3. Vaststaande feiten en omstandigheden
Voor de beoordeling van het hoger beroep gaat het Centraal Tuchtcollege uit van de volgende feiten en omstandigheden.
3.1 Eind 1997 was de arts werkzaam als arts-assistente gynaecologie in opleiding.
3.2 Op 29 september 1997 had de arts telefonisch contact met J. Zij heeft J. het tijdens het polikliniekoverleg afgesproken beleid medegedeeld. Uitgangspunt hierbij was de diagnose endometriose.
3.3 De arts zag J. voor het eerst op 18 november 1997. Zij verrichtte gynaecologisch onderzoek en er werd een uitstrijkje gemaakt. Afgesproken werd dat J. in de nabije toekomst door één van de supervisoren van de arts zou worden gezien.
3.4 De arts zag J. weer op 15 december 1997. Bij vaginaal toucher voelde de arts een hard aanvoelende baarmoedermond en kleine harde zwellingen. Er werd wederom een uitstrijkje gemaakt en er is een echo gemaakt. De arts heeft omtrent haar bevindingen met haar supervisor, I., overleg gevoerd. Laatstgenoemde adviseerde te starten met Orgametril. Indien het vloeien dan niet zou stoppen en de pijn niet zou verminderen zou op korte termijn een diagnostische laparoscopie met een hysteroscopie worden gemaakt.
3.5 Op 22 december 1997 is J. wederom bij de arts geweest. Opnieuw is lichamelijk onderzoek verricht en opnieuw is een uitstrijkje gemaakt. Op 29 december 1997 heeft de arts de uitslag van het uitstrijkje aan J. doorgebeld.
4. Beoordeling van het hoger beroep
4.1 De arts heeft op 29 september 1997 het door anderen vastgestelde beleid aan J. doorgebeld. Zij deed op dat moment derhalve wat anderen haar hadden opgedragen.
4.2 Op 18 november 1997 heeft de arts J. voor het eerst op haar spreekuur gezien. Op basis van het door haar verrichte onderzoek kreeg zij een “niet-pluis”-gevoel, reden waarom zij J. heeft verwezen naar het spreekuur van één van haar supervisoren. Dit is niet gelukt, maar dit kan de arts niet tuchtrechtelijk worden verweten.

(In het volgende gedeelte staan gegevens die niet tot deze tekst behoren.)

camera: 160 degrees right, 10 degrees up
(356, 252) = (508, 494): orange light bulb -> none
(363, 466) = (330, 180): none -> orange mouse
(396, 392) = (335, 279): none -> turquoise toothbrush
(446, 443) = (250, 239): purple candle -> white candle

4.3. Tijdens het lichamelijke onderzoek dat de arts tijdens het spreekuur op 15 december 1997 verrichtte voelde zij de hiervoor onder 3.4 genoemde afwijkingen, en pleegde zij overleg met I. Hierbij is zij kennelijk onvoldoende in staat geweest de ernst van de door haar waargenomen situatie over te brengen. Wellicht was dit te wijten aan haar onervarenheid. Achteraf bezien was het beter geweest indien de arts op dat moment haar supervisor erbij had geroepen. De arts heeft vervolgens het door I. geadviseerde beleid uitgevoerd, en er is een afspraak gemaakt voor het spreekuur een week later.

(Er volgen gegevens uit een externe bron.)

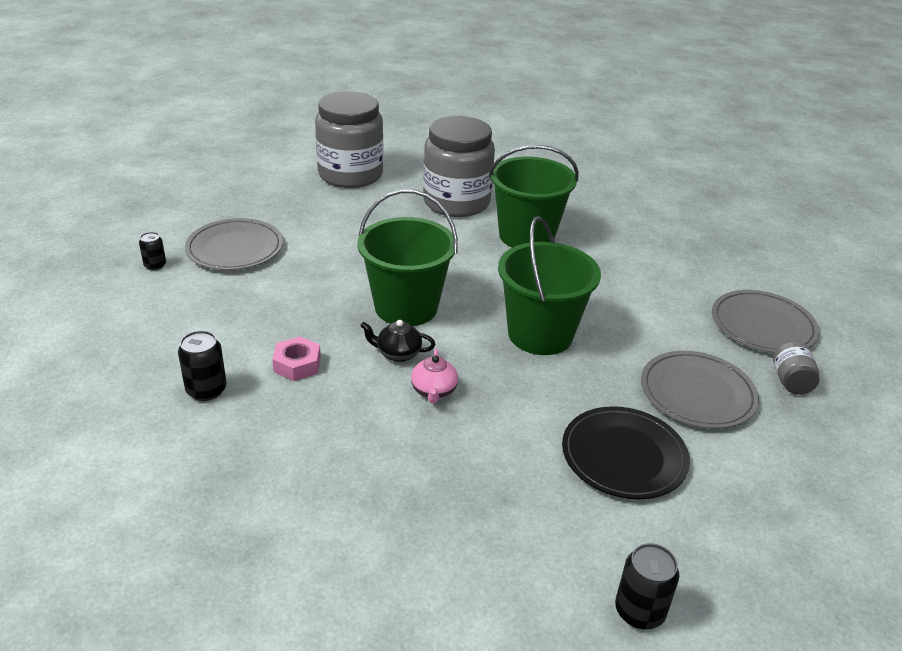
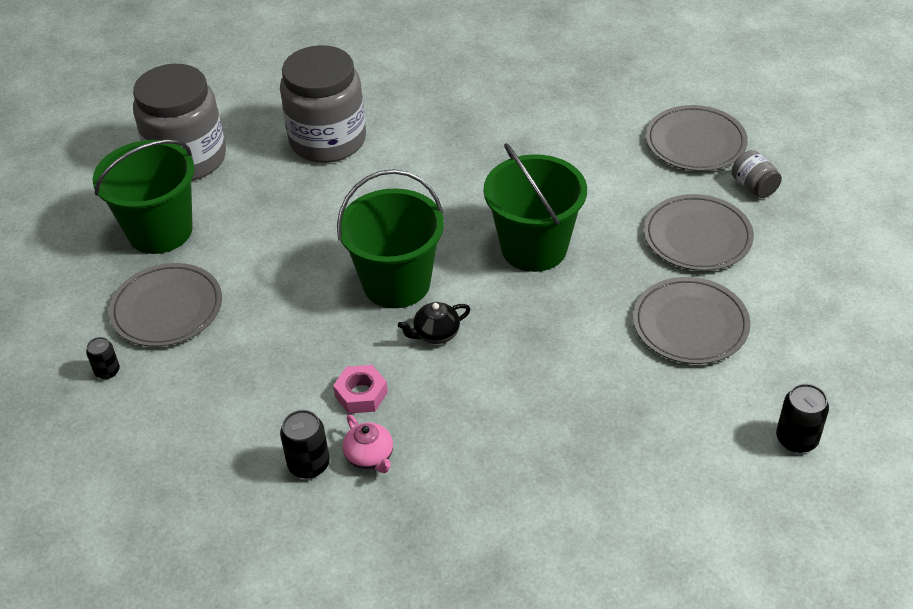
camera: 30 degrees left, 10 degrees up
(434, 391) = (500, 352): pink teapot -> pink teapot (370, 457)
(526, 236) = (429, 147): green bucket -> green bucket (160, 231)
(624, 456) = (690, 324): black plate -> grey plate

4.4 Op 22 december 1997 kwam J. wederom op het spreekuur van de arts. Hierbij heeft zij onder meer gevraagd of in het leven van J. onlangs ingrijpende gebeurtenissen hadden plaatsgevonden, omdat het voorkomt dat psychische klachten zich (mede) kunnen uiten in lichamelijke klachten. Uit deze vraagstelling kan naar het oordeel van het Centraal Tuchtcollege niet worden afgeleid dat de arts de klachten van J. niet serieus heeft genomen dan wel de suggestie heeft gewekt dat psychische problemen de oorzaak van haar klachten waren.

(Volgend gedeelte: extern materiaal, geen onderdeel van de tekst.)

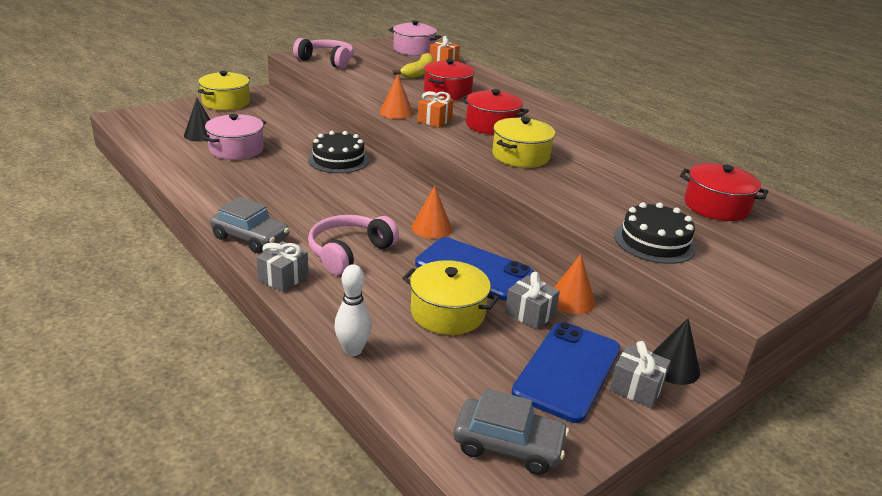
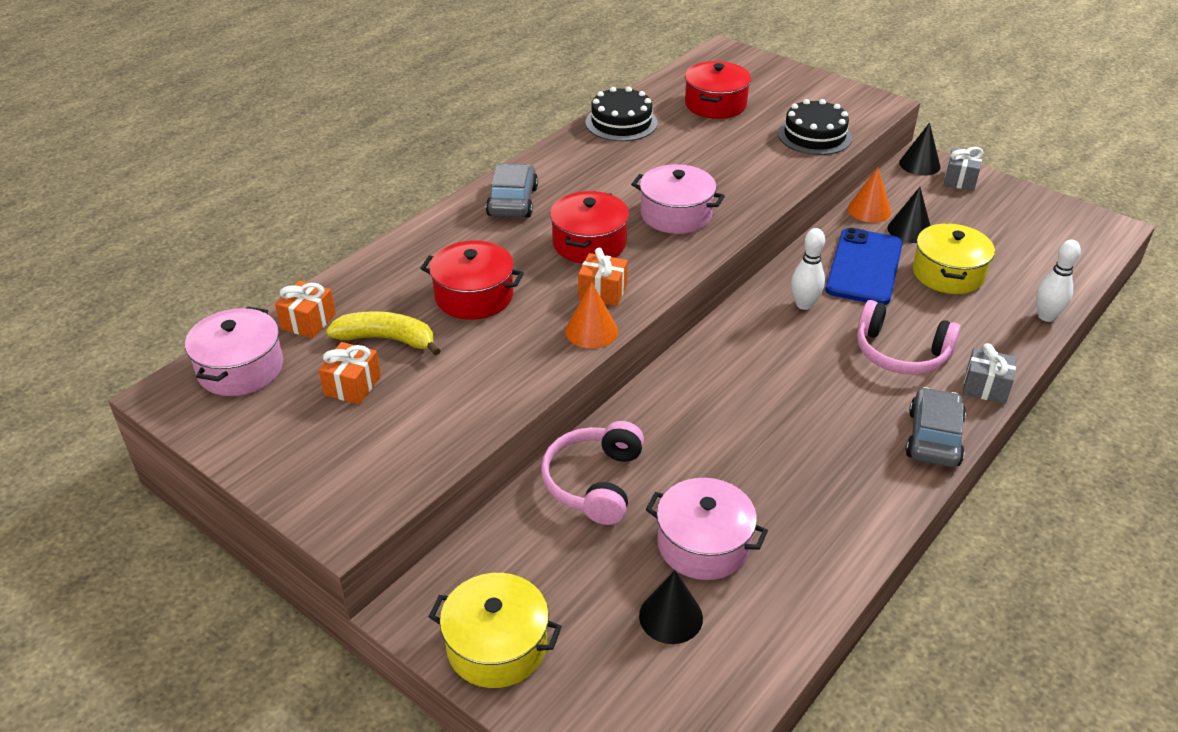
camera: 100 degrees left, 10 degrees up
(327, 61) = (361, 468): pink headphones -> pink headphones (594, 482)
(338, 160) = (672, 419): black cake -> black cake (621, 123)
(386, 64) = (352, 385): none -> orange gift
(431, 228) = (804, 304): orange cone -> white bowling pin
(508, 445) = (1071, 229): grey car -> grey car (512, 201)
(520, 156) = (676, 214): yellow pot -> pink pot
(530, 314) = (909, 230): grey gift -> black cone
(568, 371) = (968, 209): blue phone -> none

4.5 Alles overziende is het Centraal Tuchtcollege van oordeel dat de arts de klachten van J. voldoende serieus heeft genomen en voldoende onderzoek heeft verricht. Zij is weliswaar in haar signaalfunctie tekort geschoten, doch zulks kan er niet toe leiden dat haar hiervan - gelet op alle omstandigheden - een tuchtrechtelijk verwijt kan worden gemaakt. Dit leidt tot de navolgende beslissing.
Het Centraal Tuchtcollege voor de Gezondheidszorg:
verwerpt het beroep;
bepaalt dat deze beslissing op de voet van artikel 71 Wet BIG zal worden bekendgemaakt in de Nederlandse Staatscourant en zal worden aangeboden aan het Tijdschrift voor Gezondheidsrecht, Gezondheidszorg Jurisprudentie en Medisch Contact met het verzoek tot plaatsing.
Deze beslissing is gegeven in raadkamer door: mr. A.H.A. Scholten, voorzitter, mrs. L.F. Gerretsen-Visser en W. Jonkers, leden-juristen en dr. A.G.C. Bauer en prof. dr. G.H.A. Visser, leden-beroepsgenoten en mr. H.J. Lutgert, secretaris en uitgesproken ter openbare zitting van 8 maart 2007, door mr. K.E. Mollema, in tegenwoordigheid van de secretaris.